Boemia: dolci colline ammantate di storia

Alcune nazioni, e la Repubblica Ceca è senz’altro tra queste, vivono il riflesso dello splendore emanato dalla propria capitale, ne subiscono il fascino e, per questo, rimangono sempre ai margini delle principali rotte turistiche. Praga, città di ammaliante bellezza, che nei suoi palazzi racchiude secoli di storia, diviene così il catalizzatore che attira inesorabilmente tutti gli sguardi, lasciando solo poche briciole per tante altre località, che meriterebbero un ben più elevato livello di interesse.

Testo di Cristiano Pinotti, fotografie di Angelo Fanzini

Boemia, Telc

Il viaggio che andremo a sviluppare intende focalizzarsi proprio su un percorso alternativo alla capitale, attraverso le dolci colline che contraddistinguono la Boemia meridionale, a pochi chilometri dal confine con l’Austria.

Cesky Krumlov

Punto di partenza del nostro itinerario è Cesky Krumlov. La città, dichiarata monumento mondiale dell’Unesco, pare giocare con le profonde anse create dal fluire della Moldava e, proprio in compagnia del fiume che tanto la caratterizza, ha segnato una parte importante della storia di tutta la regione. Antiche testimonianze documentali fanno risalire la nascita della città all’epoca medioevale e proprio a partire dal Trecento, sino al termine del dominio dei Rozmberk nel 1602, visse il suo periodo di maggiore splendore.

In questo periodo divenne autentico crocevia di culture provenienti dall’Austria, dall’area bavarese e dall’Italia settentrionale, unico punto di contatto tra la Boemia e il resto dell’Europa. Proprio dal nostro paese la città ereditò il sentire rinascimentale che ingentilì l’importante impronta gotica che caratterizzava tutti i suoi monumenti.

Cesky Krumlov

Tra il XVII e il XVIII secolo Cesky Krumlov indossò poi il suo caratteristico “abito barocco”, adeguando il proprio gusto allo stile imperante in tutta Europa. Il castello, splendidamente conservato e arricchito da pregevoli collezioni d’arte, è la sintesi perfetta di queste profonde evoluzioni artistiche vissute dalla città boema. La torre, di fattura gotica medioevale, si contrappone alle trasformazioni rinascimentali volute da Vilem di Rozmbek, mentre la moda barocca esplode nel fantastico teatro dotato di palco girevole e di un’acustica eccezionale.

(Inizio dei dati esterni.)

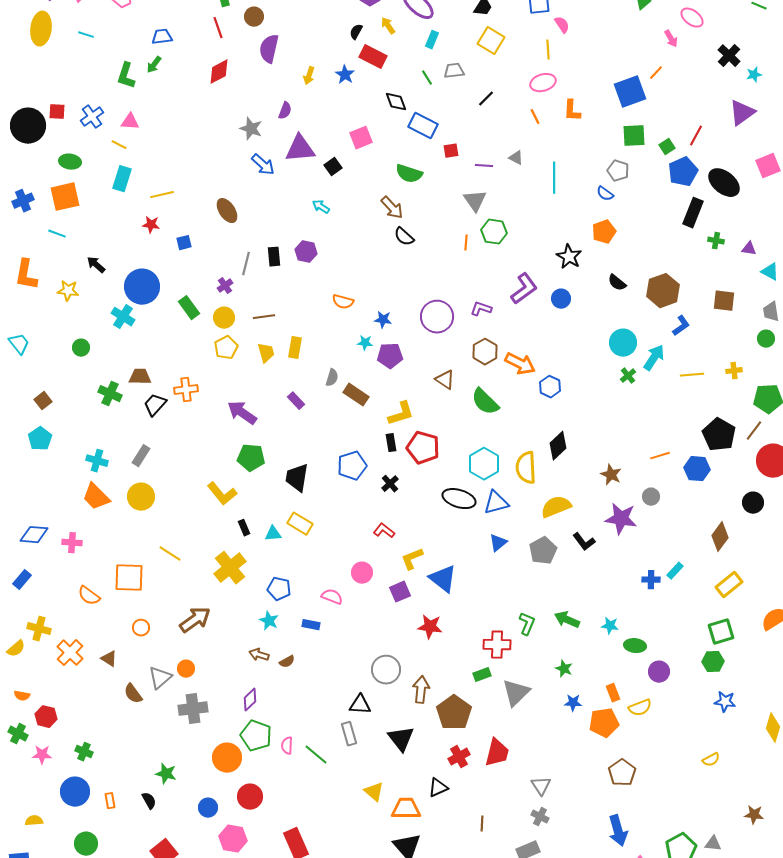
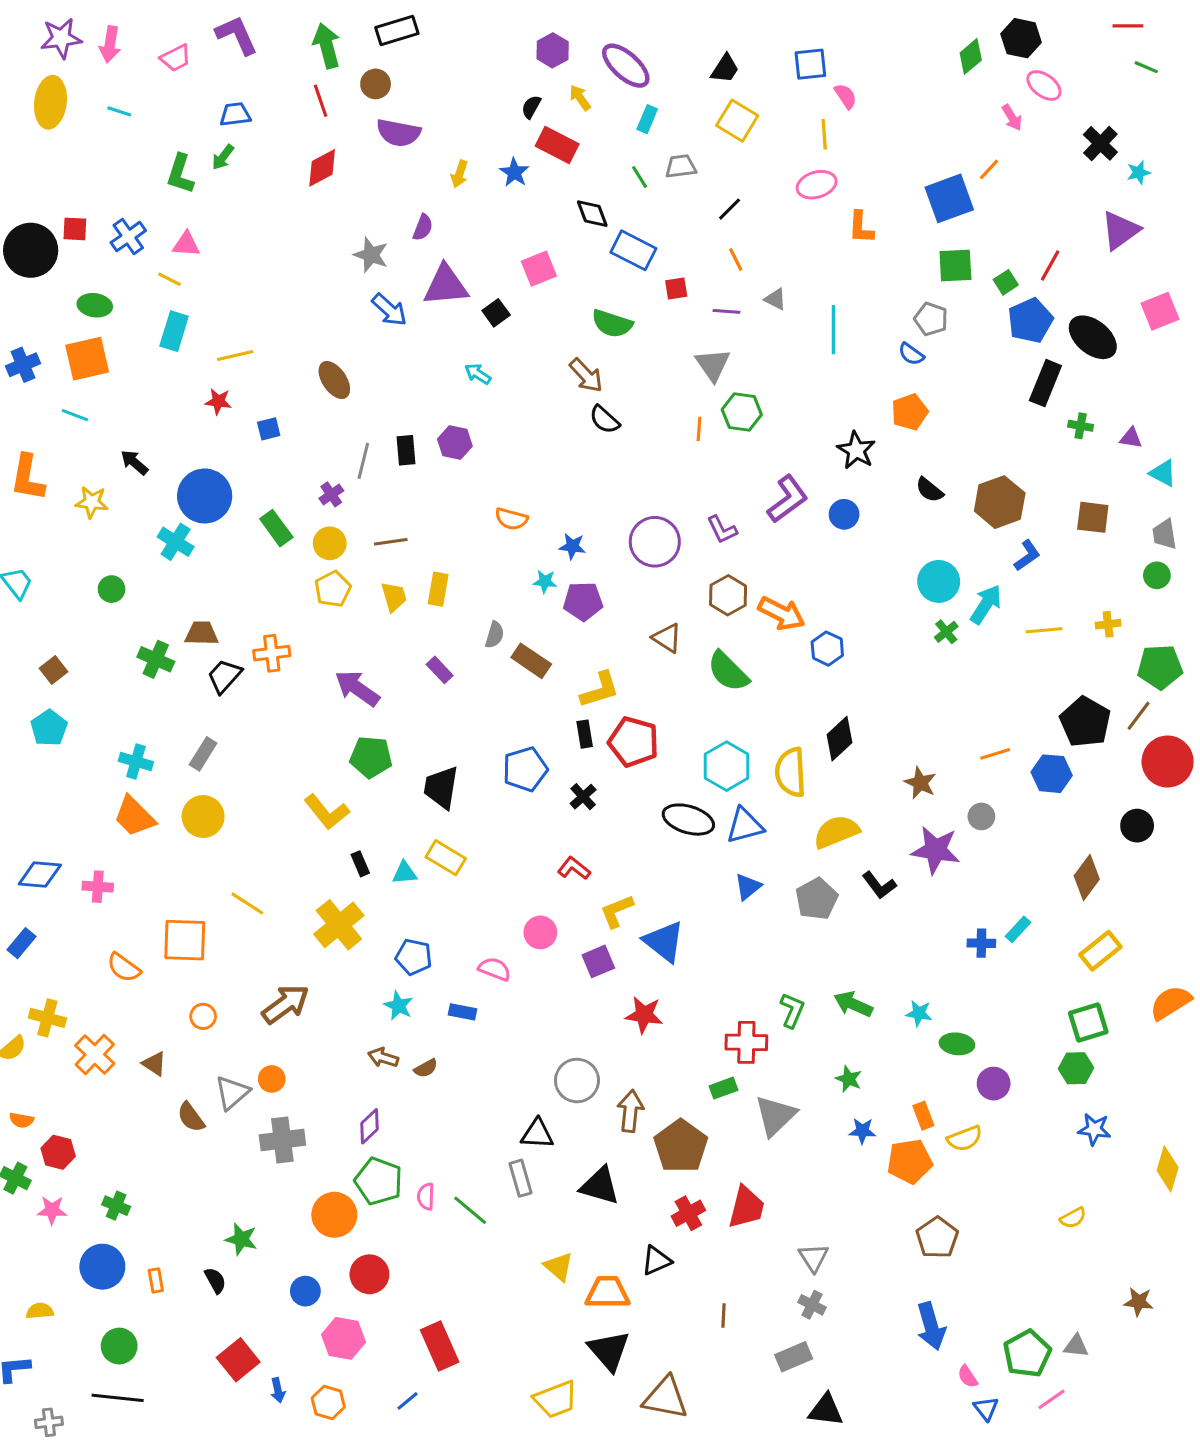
purple semicircle: (269, 49) -> (398, 133), turned -92
orange line: (535, 117) -> (736, 259), moved
purple L-shape: (481, 309) -> (722, 530), turned -135
black triangle: (401, 739) -> (600, 1186), turned -36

Dalla piazza centrale della città, dove spicca il municipio in chiaro stile rinascimentale, attraverso stretti vicoli di antica memoria, si possono raggiungere molti edifici storici estremamente interessanti quali la Casa di Zlata Koruna, l’ex seminario gesuitico, la Casa di Krcin decorata da temi alchimistici, l’albergo Ruze, la Cappellania in stile tardo gotico e la snella silhouette della chiesa di San Vito, in cui si trova la tomba di Vilem di Rozmbek, uno dei principali artefici della grandezza artistica del borgo.

Holasovice

Un po’ più difficile da scovare, ma senza dubbio meritevole di una visita, è il villaggio di Holasovice, uno dei migliori esempi di barocco rurale dell’intera Boemia, anch’esso proclamato patrimonio dell’umanità dall’Unesco. Le 22 case che formano la piazza del villaggio, risalenti alla prima metà del XIX secolo, rappresentano, infatti, uno dei più interessanti complessi di architettura popolare in cui l’abilità delle maestranze si è espressa attraverso un preciso ordinamento geometrico, scandito da un innato gusto estetico sviluppato attraverso la decorazione a stucco.